I do think I'll take a break once the month ends - give myself a couple of weeks off before I come back to things. At that point, I might rewrite parts of songs, or add the 2-5 I won't have written yet (I keep thinking of more places for songs to go). It's been suggested multiple times that I start thinking about that now - about either skipping over this one for now and moving on to a later one, or going back and doing some of the rewriting now. But I don't know if those would be any more constructive. Of the next two songs I know I'll write, one was supposed to be a reprise of this one (I'm starting to rethink that now, though), and the other has a concept I've barely fleshed out and am not even sure how to approach. I want the final song to be divided between the psychiatrist's end-of-movie speech and Norman's mother's end-of-movie speech, but I'm not sure exactly how yet. Once again, I feel like it's going to be very slow and grave, and I have too many songs like that already.
I feel like that was the biggest unprecedented challenge with this project - taking a grave story and filling it with (at least some) upbeat songs. Somehow, it was easier with TIAMAZ - maybe because I had more time, and I was writing all of it, and somehow it was just easier because of those things to inject more humor into it. I do feel like one of my biggest issues right now is injecting humor into the show - like the lyrics I'm writing now aren't as clever as the ones I wrote for TIAMAZ. Maybe it's just because I'm rusty.
I sort of feel like TIAMAZ was doable because it built up a sort of momentum. Even with the most recently written songs, I had the strength and the comfort of the rest of the show to back me up. I was adding songs to what I felt like was already a very strong list. I had a script and lots of good feedback and lots of support and somehow all of that confidence made me feel pretty great about most of what I wrote. A year later, I don't have that yet. I'm back at the bottom of the ladder, and I'm floundering. And I know that's normal, but it still sucks.
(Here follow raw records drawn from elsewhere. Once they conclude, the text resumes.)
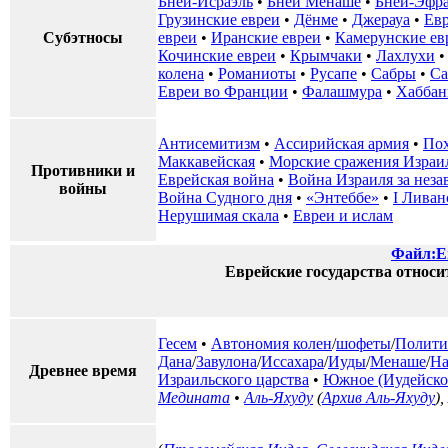
Бней-Исраэль
•
Бней Менаше
•
Бней-Эфр
Грузинские евреи
•
Дёнме
•
Джерауа
•
Ев
Субэтносы
евреи
•
Иранские евреи
•
Камерунские ев
Кочинские евреи
•
Крымчаки
•
Лахлухи
колена
•
Романиоты
•
Русапе
•
Сабры
•
Са
Евреи во Франции
•
Фалашмура
•
Хаббан
Антисемитизм
•
Ассирийская армия
•
Пох
Маккавейская
•
Морские сражения Израи
Противники и
Еврейская война
•
Война Израиля за неза
войны
Война Судного дня
•
«Энтеббе»
•
I Ливан
Нерушимая скала
•
Евреи и ислам
Файл:Em
Еврейские государства относи
Гесем
•
Автономия колен
/
шофеты
/
Полити
Дана
/
Завулона
/
Иссахара
/
Иуды
/
Менаше
/
На
Древнее время
Израильского царства
•
Южное (Иудейское
Медината
•
Аль-Яхуду
(
Архив Аль-Яхуду
),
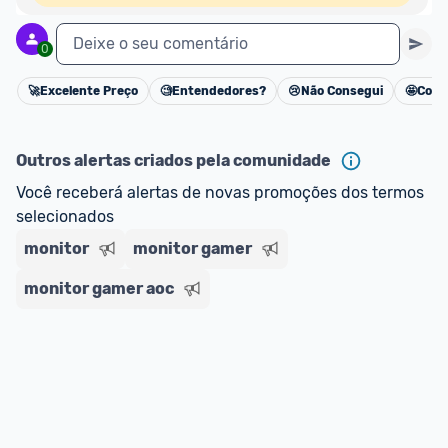
Deixe o seu comentário
0
🚀
Excelente Preço
🧐
Entendedores?
😢
Não Consegui
🤩
Cons
Cancelar
Outros alertas criados pela comunidade
Você receberá alertas de novas promoções dos termos 
selecionados
monitor
monitor gamer
monitor gamer aoc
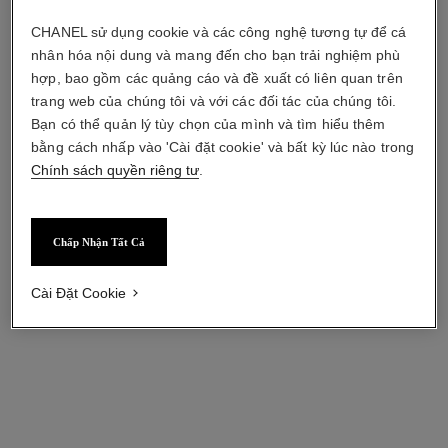
CHANEL sử dụng cookie và các công nghệ tương tự để cá
nhân hóa nội dung và mang đến cho bạn trải nghiệm phù
hợp, bao gồm các quảng cáo và đề xuất có liên quan trên
trang web của chúng tôi và với các đối tác của chúng tôi.
Bạn có thể quản lý tùy chọn của mình và tìm hiểu thêm
bằng cách nhấp vào 'Cài đặt cookie' và bất kỳ lúc nào trong
Chính sách quyền riêng tư
.
Chấp Nhận Tất Cả
Cài Đặt Cookie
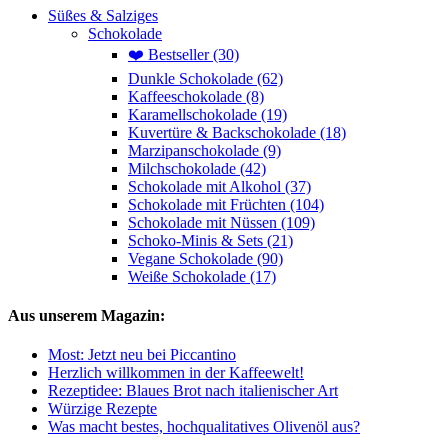
Süßes & Salziges
Schokolade
❤️ Bestseller (30)
Dunkle Schokolade (62)
Kaffeeschokolade (8)
Karamellschokolade (19)
Kuvertüre & Backschokolade (18)
Marzipanschokolade (9)
Milchschokolade (42)
Schokolade mit Alkohol (37)
Schokolade mit Früchten (104)
Schokolade mit Nüssen (109)
Schoko-Minis & Sets (21)
Vegane Schokolade (90)
Weiße Schokolade (17)
Aus unserem Magazin:
Most: Jetzt neu bei Piccantino
Herzlich willkommen in der Kaffeewelt!
Rezeptidee: Blaues Brot nach italienischer Art
Würzige Rezepte
Was macht bestes, hochqualitatives Olivenöl aus?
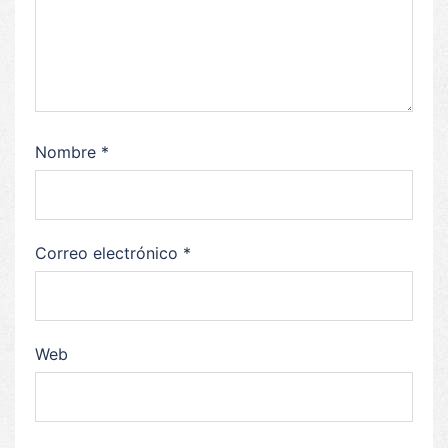
Nombre
*
Correo electrónico
*
Web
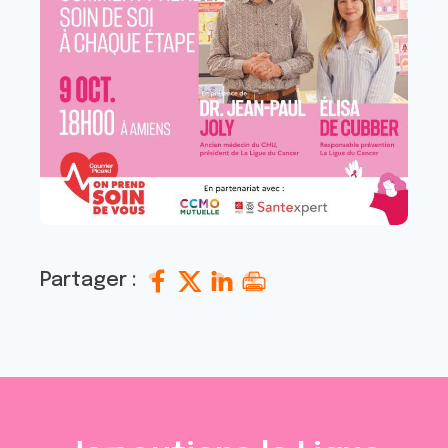
Partager :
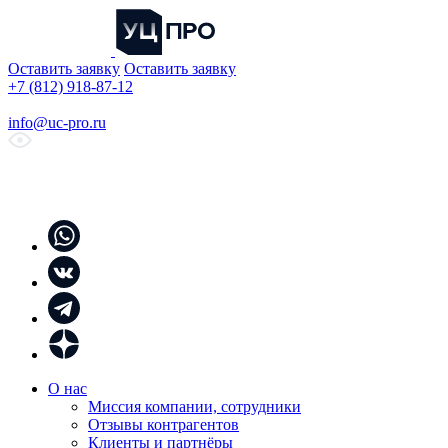
Оставить заявку
Оставить заявку
+7 (812) 918-87-12
info@uc-pro.ru
О нас
Миссия компании, сотрудники
Отзывы контрагентов
Клиенты и партнёры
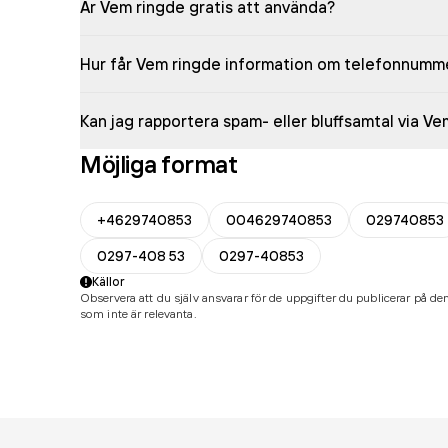
Är Vem ringde gratis att använda?
Hur får Vem ringde information om telefonnumm
Kan jag rapportera spam- eller bluffsamtal via V
Möjliga format
+4629740853
004629740853
029740853
0297-408 53
0297-40853
Källor
Observera att du själv ansvarar för de uppgifter du publicerar på den
som inte är relevanta.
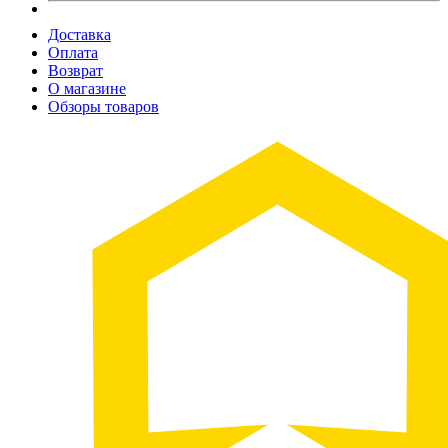
Доставка
Оплата
Возврат
О магазине
Обзоры товаров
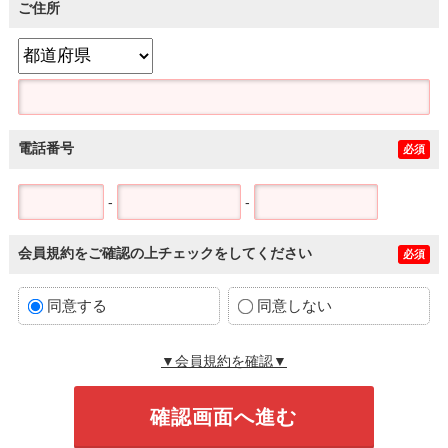
ご住所
電話番号
必須
-
-
会員規約をご確認の上チェックをしてください
必須
同意する
同意しない
▼会員規約を確認▼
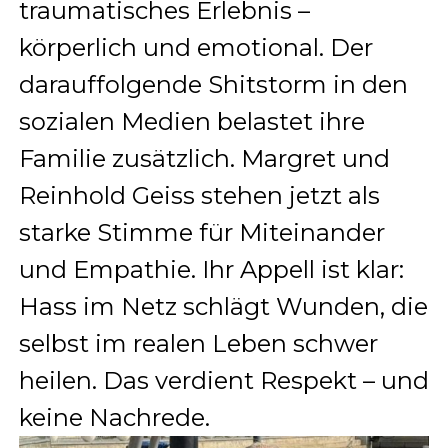
traumatisches Erlebnis –
körperlich und emotional. Der
darauffolgende Shitstorm in den
sozialen Medien belastet ihre
Familie zusätzlich. Margret und
Reinhold Geiss stehen jetzt als
starke Stimme für Miteinander
und Empathie. Ihr Appell ist klar:
Hass im Netz schlägt Wunden, die
selbst im realen Leben schwer
heilen. Das verdient Respekt – und
keine Nachrede.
I'll keep trying today, and tomorrow, and the next day - and ideally, by that day, I'll have at least a very rough recording. And then I'll be done. My project will be over. I sort of feel like doing a bunch of self-reflection and whatnot now, but I'll wait until then.
For now, I'll just keep writing, and hope for the best. Take a break, come back, play around with chord progressions and lyrics, rinse, dry, repeat. Try to stay optimistic for a little bit longer.
But oh, god, I can't wait for the semester to start.